Le chien lui lécha les doigts avec une infinie précaution.

— Le véritable monstre n’est pas enfermé dans cette cage, déclara Denis en regardant Gromov. C’est l’homme qui l’a enterré vivant.

Des années auparavant, Viktor Gromov élevait des chiens destinés à des combats clandestins. Les animaux jugés trop faibles étaient éliminés.

Ce chiot-là avait été abandonné dans un trou, recouvert de terre et laissé pour mort.

Mais Denis, qui n’avait alors que douze ans, avait entendu de faibles gémissements provenant du sol. Il avait creusé à mains nues et sauvé l’animal.

Des années plus tard, Gromov avait retrouvé le chien devenu adulte. Il l’avait volé, affamé, battu et dressé pour en faire une arme.

Lorsque Denis avait tenté de révéler l’existence des combats clandestins, les hommes de Gromov l’avaient roué de coups et abandonné, persuadés qu’il ne survivrait pas.

Pourtant, Denis avait vécu.

Il s’était caché durant trois années, le temps de se soigner et de réunir assez de preuves pour faire tomber toute l’organisation.

Gromov glissa soudain la main sous sa veste.

Le chien se plaça immédiatement devant Anna.

Il ne bondit pas.
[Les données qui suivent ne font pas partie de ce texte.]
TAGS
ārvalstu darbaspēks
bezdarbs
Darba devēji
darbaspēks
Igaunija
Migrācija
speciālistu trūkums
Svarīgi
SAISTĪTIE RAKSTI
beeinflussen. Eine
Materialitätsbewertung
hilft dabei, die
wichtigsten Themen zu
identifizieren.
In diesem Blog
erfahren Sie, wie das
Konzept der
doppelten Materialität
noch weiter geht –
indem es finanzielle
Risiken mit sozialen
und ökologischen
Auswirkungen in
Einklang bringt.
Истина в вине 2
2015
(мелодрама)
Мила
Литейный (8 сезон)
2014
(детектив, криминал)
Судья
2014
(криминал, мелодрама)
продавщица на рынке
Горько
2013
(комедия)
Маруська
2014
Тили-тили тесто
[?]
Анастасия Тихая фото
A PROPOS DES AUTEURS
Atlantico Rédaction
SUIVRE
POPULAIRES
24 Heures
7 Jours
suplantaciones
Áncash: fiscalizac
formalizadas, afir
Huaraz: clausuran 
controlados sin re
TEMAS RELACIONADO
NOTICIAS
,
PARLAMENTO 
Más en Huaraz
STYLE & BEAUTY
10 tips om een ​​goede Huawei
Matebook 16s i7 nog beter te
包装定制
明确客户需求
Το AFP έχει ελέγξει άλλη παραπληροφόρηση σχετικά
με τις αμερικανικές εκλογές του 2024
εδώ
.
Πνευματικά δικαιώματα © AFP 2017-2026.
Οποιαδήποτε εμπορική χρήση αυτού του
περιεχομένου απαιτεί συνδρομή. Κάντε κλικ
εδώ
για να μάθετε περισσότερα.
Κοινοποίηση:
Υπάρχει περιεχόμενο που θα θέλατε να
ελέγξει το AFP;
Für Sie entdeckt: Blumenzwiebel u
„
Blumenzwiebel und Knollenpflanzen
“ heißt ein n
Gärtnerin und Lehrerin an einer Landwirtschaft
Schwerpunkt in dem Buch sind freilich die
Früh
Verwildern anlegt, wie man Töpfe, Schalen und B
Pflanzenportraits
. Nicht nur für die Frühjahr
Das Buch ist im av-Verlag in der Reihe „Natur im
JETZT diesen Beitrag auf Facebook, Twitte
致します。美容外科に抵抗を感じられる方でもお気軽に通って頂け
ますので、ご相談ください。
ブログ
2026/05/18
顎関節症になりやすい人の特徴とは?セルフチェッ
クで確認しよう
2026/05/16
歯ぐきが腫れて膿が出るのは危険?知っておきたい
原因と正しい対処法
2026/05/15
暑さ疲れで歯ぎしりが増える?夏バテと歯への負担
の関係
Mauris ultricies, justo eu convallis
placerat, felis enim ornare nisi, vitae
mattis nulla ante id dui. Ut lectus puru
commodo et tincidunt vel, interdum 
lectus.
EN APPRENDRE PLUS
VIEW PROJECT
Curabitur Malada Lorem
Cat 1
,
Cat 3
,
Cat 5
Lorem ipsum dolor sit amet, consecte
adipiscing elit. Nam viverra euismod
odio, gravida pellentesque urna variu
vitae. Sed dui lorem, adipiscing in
Il ne montra même pas les crocs.

Il demeura simplement entre elle et Gromov, le regard fixe, un grondement sourd vibrant dans sa poitrine.

Les grandes portes de l’usine explosèrent alors sous un violent choc.

Des policiers armés envahirent l’arène.

Depuis l’entrée d’Anna dans le bâtiment, toute la scène était filmée et retransmise grâce à une minuscule caméra dissimulée dans l’un des boutons de sa veste.

La panique s’empara des spectateurs. Certains tentèrent d’atteindre les issues, d’autres renversèrent les gradins dans leur fuite.

Gromov fut plaqué face contre le béton humide. Les billets qu’il tenait quelques instants plus tôt s’éparpillèrent autour de lui comme des feuilles mortes.

Lorsque les policiers ouvrirent enfin la cage, le chien ne tenta pas de s’échapper.

Il marcha lentement jusqu’à Denis, se coucha à ses pieds et posa sa lourde tête sur ses chaussures usées.

Anna essuya ses larmes.

— Quel nom lui avais-tu donné lorsque tu l’as sauvé ?

Denis passa doucement la main sur le dos couvert de cicatrices de l’animal.

— Espoir.

Quelques mois plus tard, l’arène clandestine fut détruite.

À sa place ouvrit un centre consacré aux animaux maltraités et abandonnés.

Au-dessus du portail, une plaque portait ces mots :

« Les monstres ne naissent pas ici. On leur réapprend à faire confiance. »

Et chaque matin, Espoir attendait les enfants près de l’entrée.

Un immense chien noir, au regard paisible, avec une tache blanche en forme de cœur sur la poitrine.